We recently met Scomi Energy for an update. The company remain busy on the execution of its huge RM5.1 bn orderbook with US$700m job from Petronas just commenced. Currently, the company has presence on 34 rigs out of total estimated 119 rigs in Malaysia, Indonesia, Thailand and Myanmar (Refer Fig 1), which suggests more market share to grab. Latest orderbook stood at RM5.1bn (which will sustain earnings growth for the next 3 years) with sufficient capacity and working capital to add another RM2.5bn contracts. SES is eyeing some RM1bn worth of contracts in South East Asia region as well as in Turkmenistan. In near term, chances to get US$40m drilling fluid contract from Myanmar looks promising.
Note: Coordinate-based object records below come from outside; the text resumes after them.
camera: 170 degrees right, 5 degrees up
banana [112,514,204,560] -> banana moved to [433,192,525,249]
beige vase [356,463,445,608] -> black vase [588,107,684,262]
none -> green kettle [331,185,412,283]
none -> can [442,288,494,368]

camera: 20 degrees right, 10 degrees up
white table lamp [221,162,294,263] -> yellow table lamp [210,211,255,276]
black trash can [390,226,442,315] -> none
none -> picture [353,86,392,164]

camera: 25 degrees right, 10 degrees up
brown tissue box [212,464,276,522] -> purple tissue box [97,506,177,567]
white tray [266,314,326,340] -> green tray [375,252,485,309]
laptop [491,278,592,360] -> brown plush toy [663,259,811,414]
We understand that the company is also involved in the bidding for the 3rd round of RSC. Channel check indicates SES is a front runner. However, we conservatively do not include the potential award in our forecasts. A potential marginal field win will conservatively raise our TP to range from RM1.02 to RM1.14 based on 0-50% debt to equity ratio funded (vs normal norm of 70% debt to equity ratio).

On the OSV segment, the company plan to build 3 accommodation barges instead of 2 previously given increasing demand from maintenance job on aging platform. Two of the vessels are expected to build from Korea shipyard with one to be delivered in 2H14 and another in 1Q15. The new barges are expected to fetch higher daily charter rate of US$23-25k as compared to current rate of US$21k.
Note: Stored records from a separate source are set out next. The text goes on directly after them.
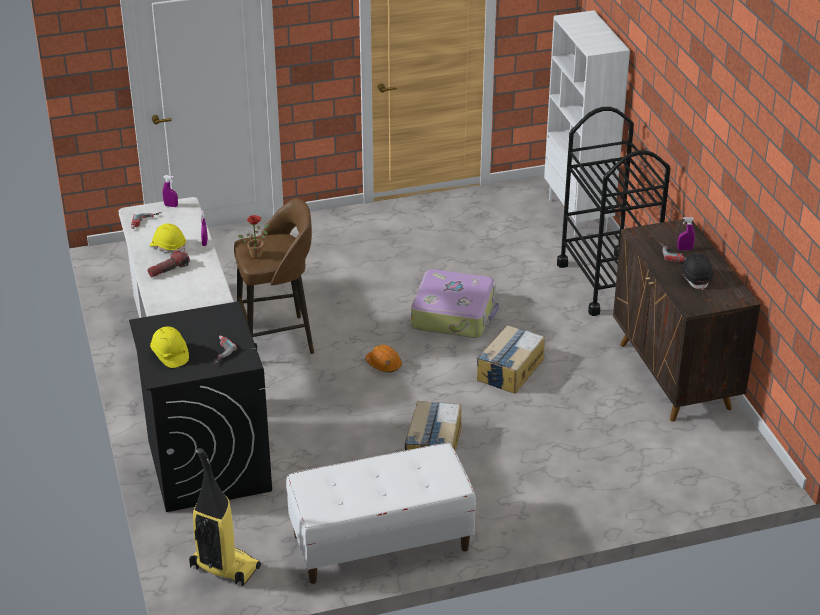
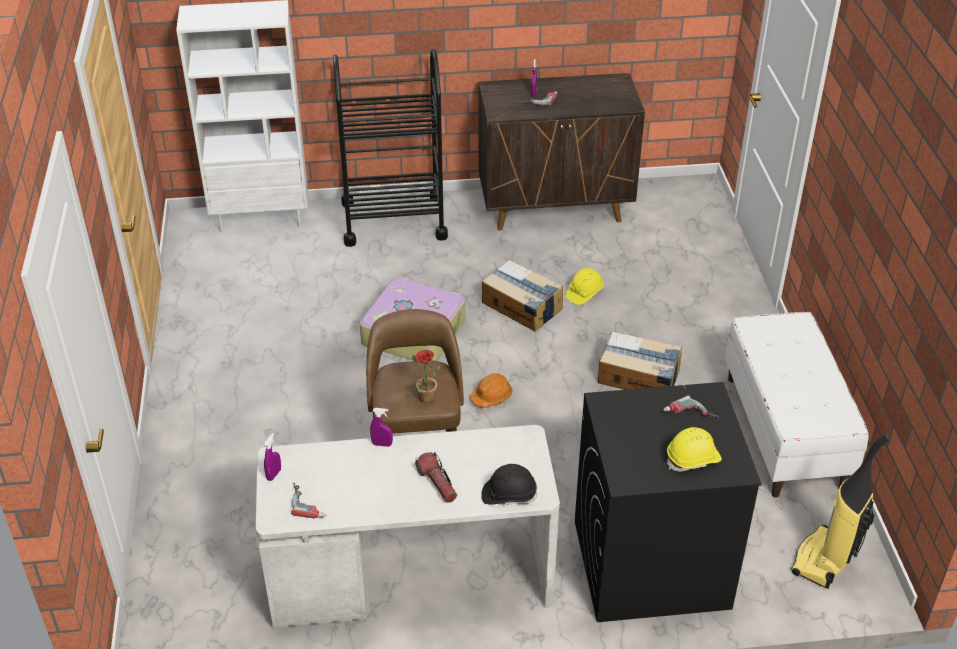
camera: 80 degrees left, 5 degrees up
yellow hard hat [149,223,186,253] -> yellow hard hat moved to [566,268,604,305]
black hard hat [680,253,714,290] -> black hard hat moved to [481,464,537,505]

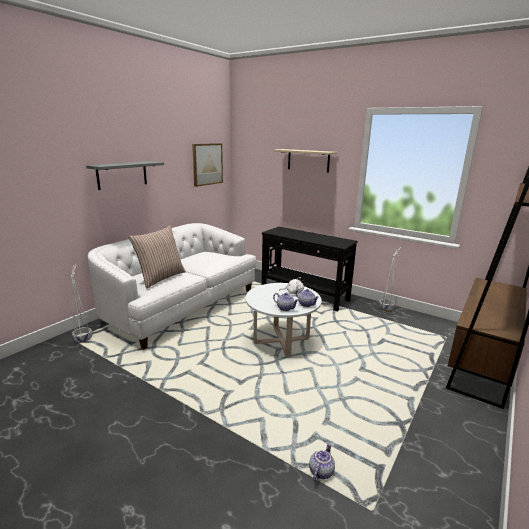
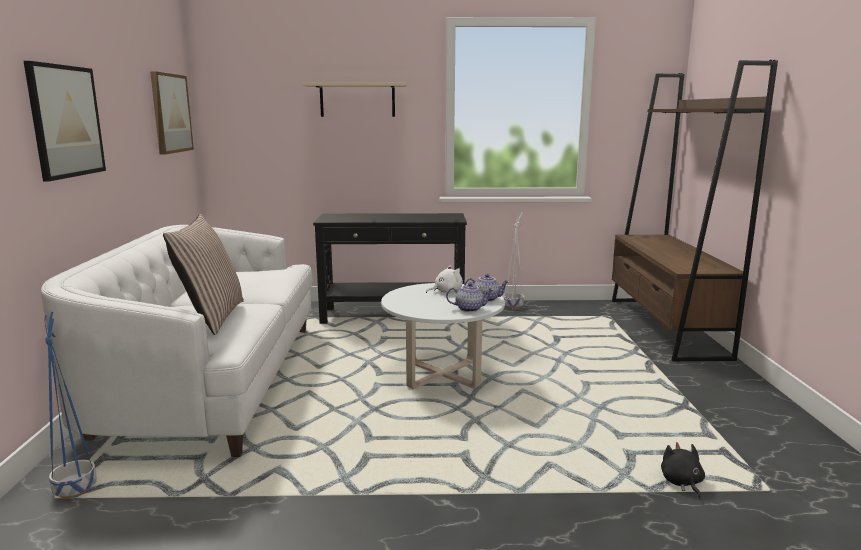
camera: 35 degrees left, 5 degrees down
white planter [71,264,92,343] -> blue planter [45,312,97,499]
grey shelf [86,161,164,190] -> picture [24,61,106,182]
teapot [309,443,335,482] -> black plush toy [661,442,705,500]

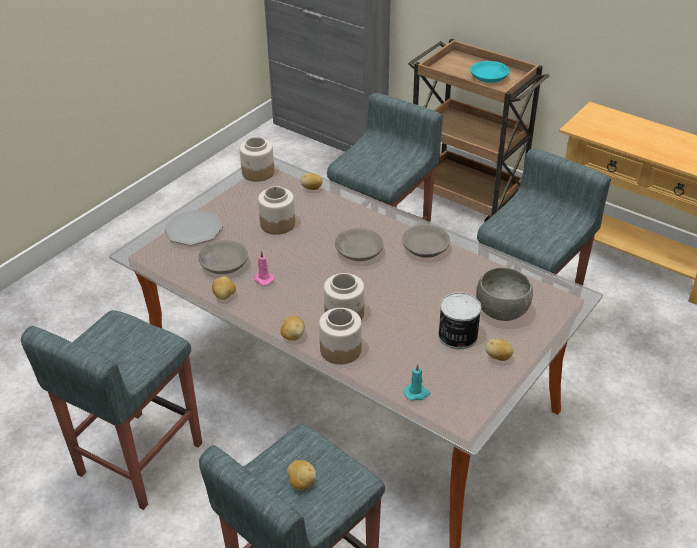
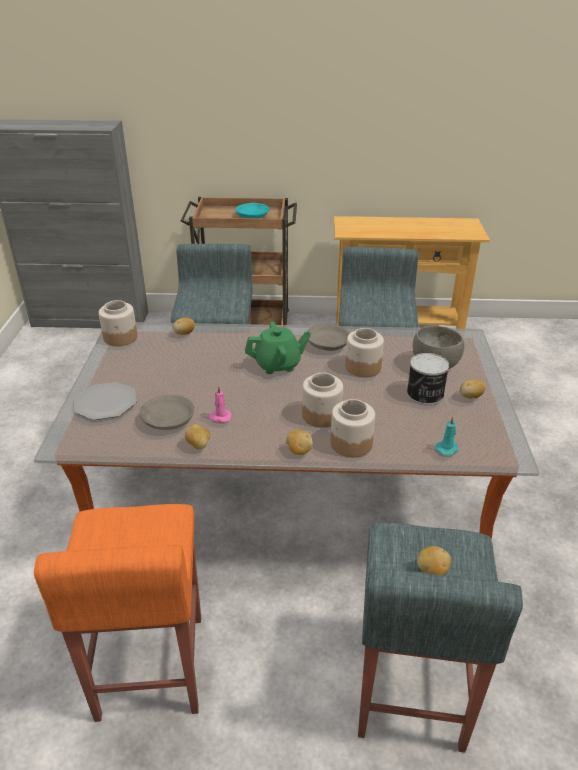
camera: 35 degrees left, 5 degrees down
grey stool [21,310,202,510] -> orange stool [34,504,201,722]
jar [258,186,295,235] -> jar moved to [345,328,384,377]
grey bowl [335,228,384,261] -> green teapot [245,322,311,374]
DWM will be the main booster for long term growth as legislation is trending towards zero discharge as adopted in Caspian and North Sea. The market size for Eastern Hemisphere (excluding North Central & South America) is estimated at US$3.4bn in 2013 and expects to grow at CAGR of 8% to US$5bn in 2018. We understand that the company is in the vanguard of the development of Microwave technology for the treatment of oil contaminated drill cuttings. The commercialization of this product in 2014 might be the game changer and new growth driver for the company.

The impending UMW’s IPO (BUY) in Nov 13 could drive sentiment and serve as a potential re-rating catalyst for drilling related stocks. We do not rule out the possibility of high UMW O&G IPO valuations (~20x FY14 PER) driving up the P/E multiple of drilling related stocks.

Forecasts

Maintained. 2QFY14 result will be released in mid of Nov 13 and expected to be inline.

Catalysts

  • Potential to secure RM400m worth of contracts on top of its already huge orderbook of RM5.1bn.
  • Contract win in DWM business given the potential addressable market size of US$3.4bn.
  • A marginal field contract win.
  • Potential merger and acquisition with other O&G services provider to create synergy.

Risks

Global recession hitting O&G price; Technology advancement; Relaxing of drilling waste management regulations.

Valuation

We maintained our BUY call with an unchanged TP of RM0.90 (based on unchanged 16x FY03/15 EPS of 5.6 sen/share).